#### [What needs to be done]
Exact reproduction of the listing is required. Pictures are not reproduced.

#### [Available data]
╭──

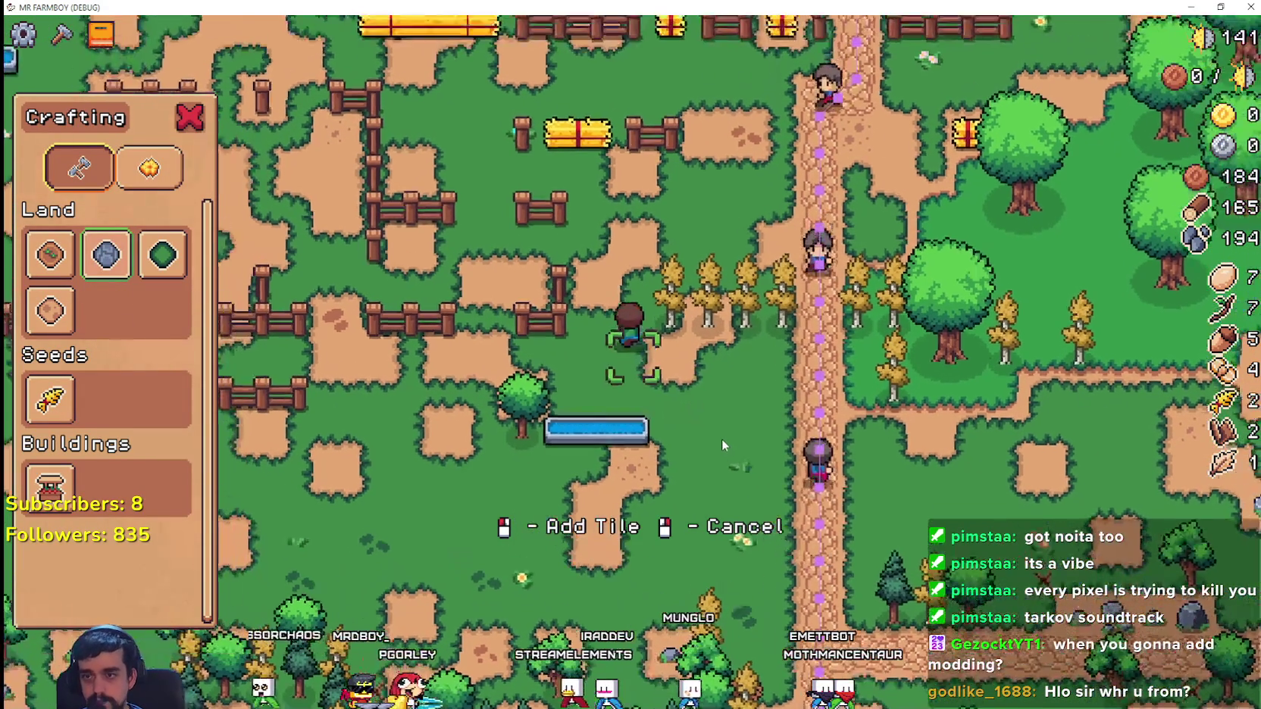
pyautogui.press('d')
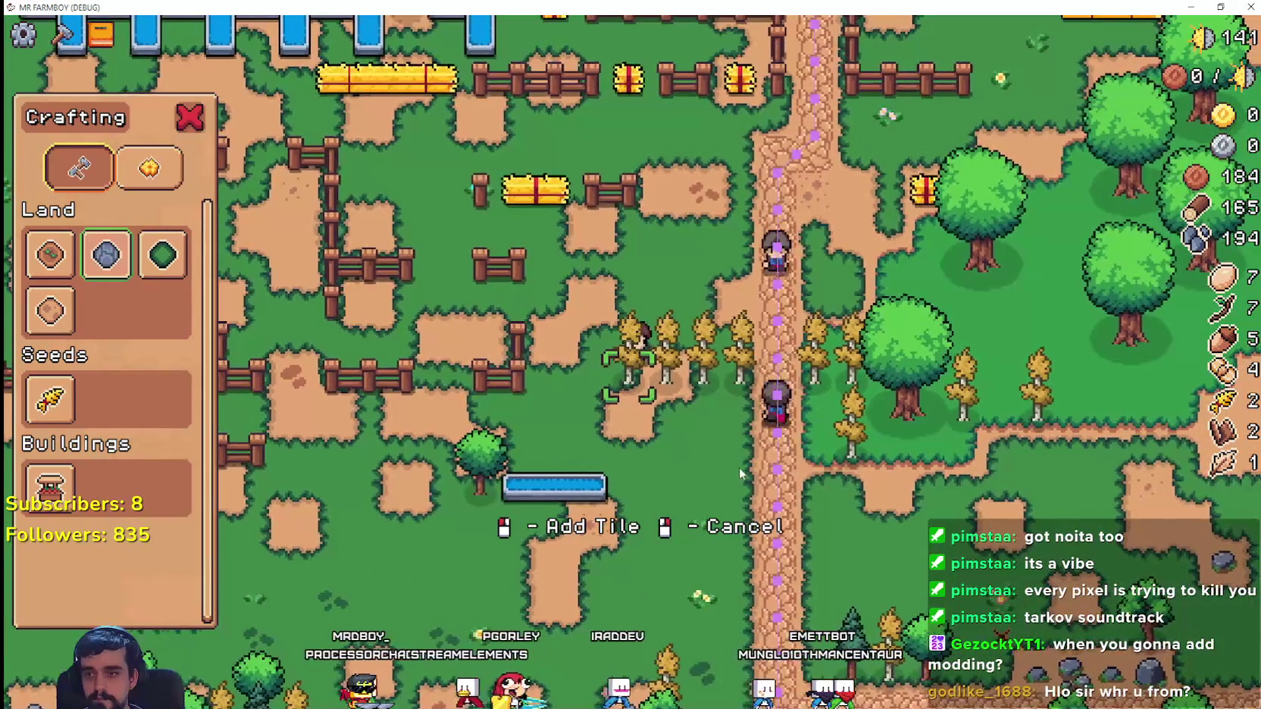
pyautogui.press('a')
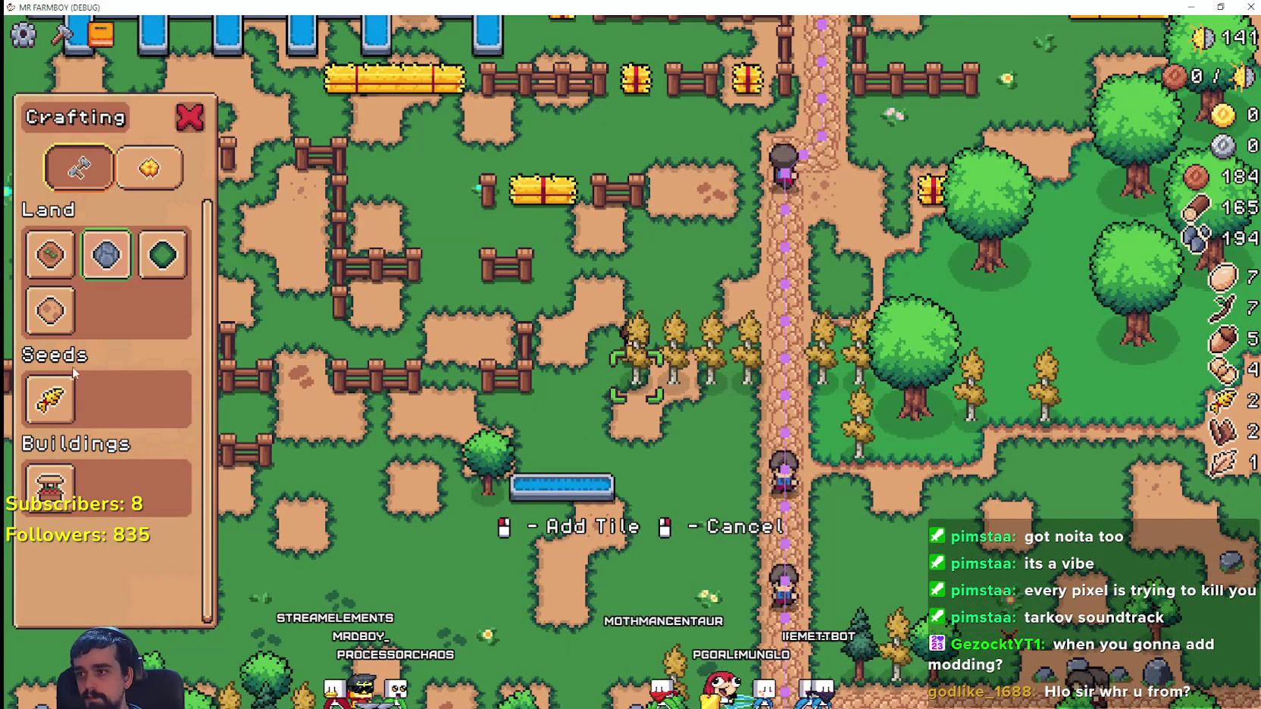
pyautogui.press('d')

╰──

#### [Response to the exercise]
pyautogui.press('d')
pyautogui.press('a')
pyautogui.press('d')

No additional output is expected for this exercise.